Quemar libros como hicieron los nazis antes de dedicarse a quemar los cadáveres de los millones de personas que asesinaron en los campos de exterminio, quemar herejes como hicieron los católicos de la Inquisición, quemar cristianos como hicieron los romanos en el circo para jolgorio de Nerón, quemar iglesias como hizo la turba ignorante e inculta en la Segunda República, quemar soldados yanquis como hicieron los japoneses en las batallas del Pacífico, quemar la selva con todo lo que hubiera dentro -hombres, mujeres, niños, ancianos, ganado y cultivos- como hicieron los estadounidenses con su napalm en Vietnam, quemar retratos de reyes y de dirigentes políticos y de jueces y banderas y ejemplares de la Constitución en medio de la histeria colectiva y vocinglera…

¿Cómo es eso de que el fuego purifica? ¿A quién? ¿De dónde sale semejante aserto?
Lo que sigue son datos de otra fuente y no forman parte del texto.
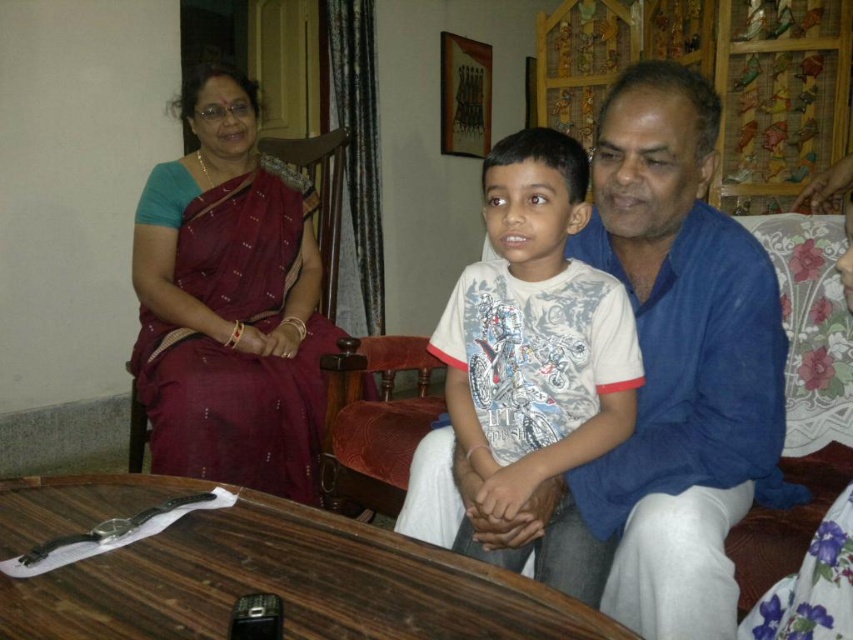
Question: Is blue cotton shirt at center positioned behind maroon silk saree at upper left?

Choices:
 (A) yes
 (B) no

Answer: (B)

Question: Estimate the real-world distances between objects in this image. Which object is farther from the maroon silk saree at upper left?

Choices:
 (A) blue cotton shirt at center
 (B) white cotton shirt at center

Answer: (A)

Question: Does blue cotton shirt at center have a larger size compared to white cotton shirt at center?

Choices:
 (A) yes
 (B) no

Answer: (A)

Question: Which point is closer to the camera?

Choices:
 (A) maroon silk saree at upper left
 (B) blue cotton shirt at center

Answer: (B)

Question: Considering the relative positions of wooden table at lower center and white cotton shirt at center in the image provided, where is wooden table at lower center located with respect to white cotton shirt at center?

Choices:
 (A) above
 (B) below

Answer: (B)

Question: Based on their relative distances, which object is farther from the maroon silk saree at upper left?

Choices:
 (A) wooden table at lower center
 (B) white cotton shirt at center
 (C) blue cotton shirt at center

Answer: (A)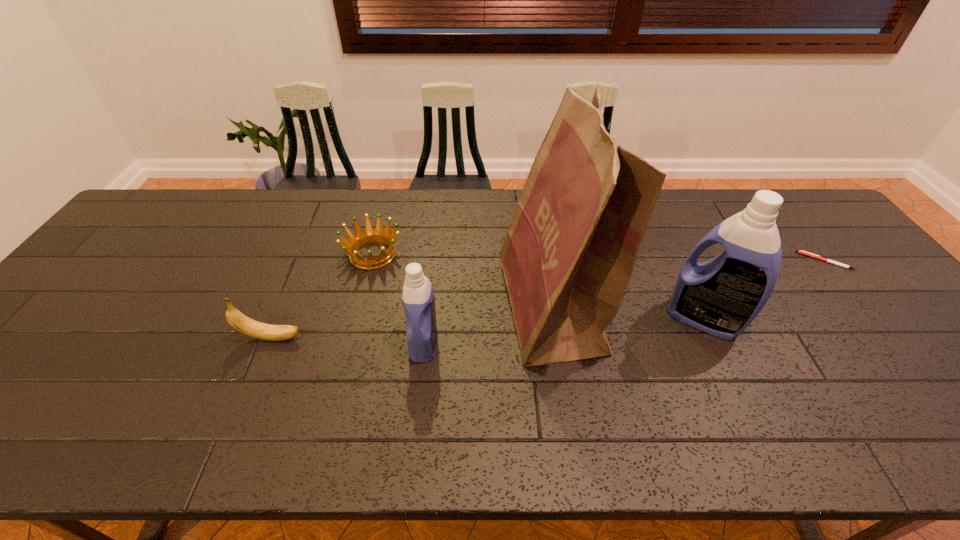
Find the location of a particular element. This screenshot has height=540, width=960. the left detergent is located at coordinates (418, 299).

At what (x,y) coordinates should I click in order to perform the action: click on the fourth shortest object. Please return your answer as a coordinate pair (x, y). Looking at the image, I should click on (418, 299).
El fuego quema y arrasa. A su paso las llamas sólo dejan ceniza, humo y desolación. Y un olor que lo impregna todo con el olfato contribuyendo a que el recuerdo negrísimo de la devastación total se incruste en el cerebro para siempre. Ya no queda nada. ¿No lo vemos cada verano, cuando esos hijos de puta la emprenden con los montes? Y eso es lo que busca quien enciende la mecha: la destrucción absoluta. A menos que estemos hablando de unos buenos troncos de encina ardiendo en la chimenea una noche de invierno, convirtiendo el hogar en un refugio confortable cuyos rescoldos mantendrán el calor hasta la amanecida, las otras llamas sólo persiguen la aniquilación. No hay nada después, aunque algunos hablen de rehabilitación (interesada) sobre lo calcinado. No es, ni de lejos, lo mismo. Se trata de poner fin. De que nada sea igual. Quienes defienden esto son todos esos fundamentalistas de lo nuestro que proclaman con su embustera verborrea inflamable el carácter purificador del fuego, convencidos -y lo que es peor, convenciendo a bastantes- de que su incendio destruye algo nefando o como mínimo imperfecto y que las llamas se encargan de acrisolar para a continuación, sobre lo calcinado, resembrar lo genuino y lo auténtico.

Para poner en marcha toda esa combustión no escatiman en gastar toneladas de barata gasolina dialéctica. Y más que sin plomo, siendo un plomazo. No es de extrañar que el fin de toda esa piromanía tenga lugar en una recóndita estación de servicio.